It needs a bit of cleanup and testing (specifically the section for checking max file size) and probably setting it to run every half second instead of every second, but hopefully this can help in getting you on the right track.

Disclaimer: 
I come from a linux background and am new to FreeBSD. I have seen that FreeBSD contains more system monitoring tools than linux, and such a tool might already exist.


----------



## redw0lfx (Aug 11, 2011)

Hate to post twice concurrently, but just realized sockstat will probably just give you 'php' for the command that is connecting to that port, and not the script's name.

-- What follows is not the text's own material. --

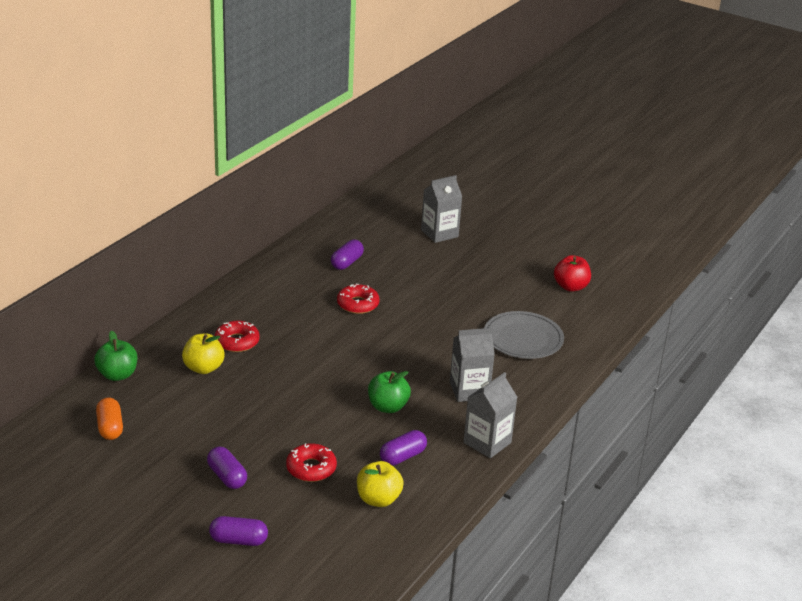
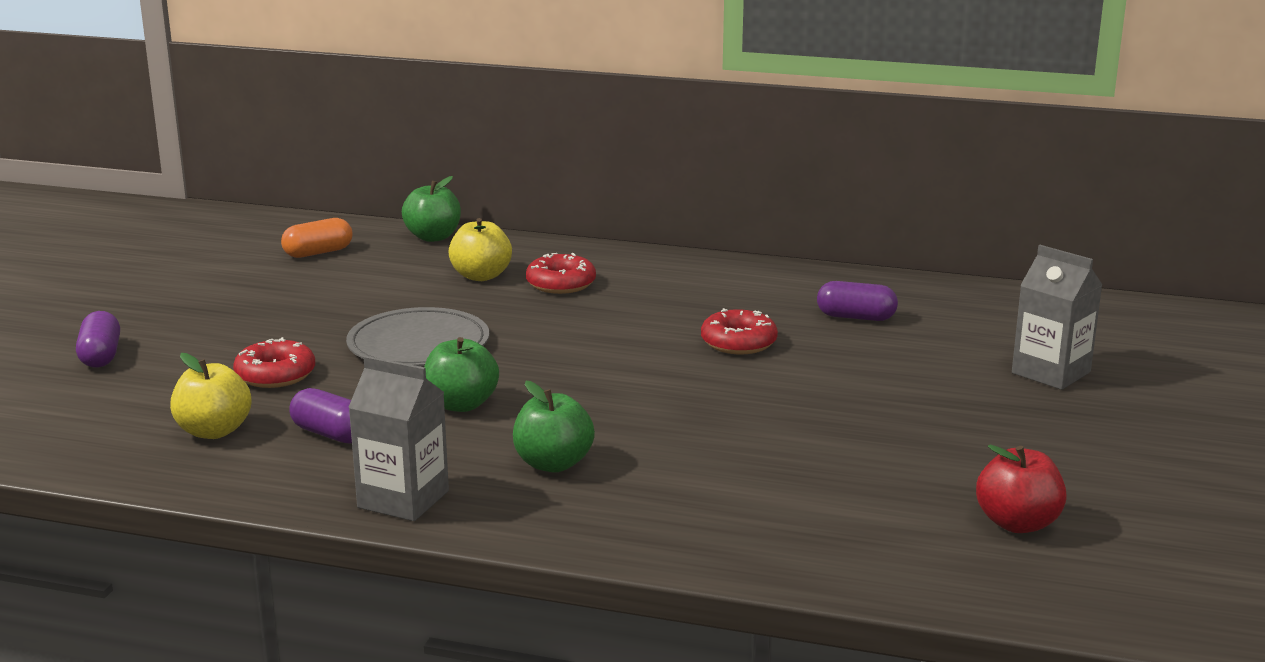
camera: 75 degrees right, 10 degrees down
(227, 477) = (238, 328): purple capsule -> none
(469, 390) = (553, 464): grey carton -> green apple
(523, 338) = (767, 494): grey plate -> grey plate (418, 344)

Might need additional code to retrieve the process id using sockstat and awk, and then run procstat -c PID (replace PID with the process id from sockstat/awk) in order to get the actual script name that PHP is running.


----------



## Crivens (Aug 11, 2011)

Something like "tarpit" comes to mind here. That could slow the mail delivery of the spam down enough so that checking once in an hour is sufficient. Worth a try? (provided no legitimate user is affected)


----------



## OH (Aug 11, 2011)

Assuming that the users which supplies the mails is Apache and the users have each their own virtualhost, you can supply "-femailaddress" to exim in that virtualhost configuration. It will then show that adress in the mail sent and the Exim mainlog.

[cmd=]php_value mail.force_extra_parameters -femailaddress[/cmd]

Implementing this on a running production server might be a bit of a chore though.


----------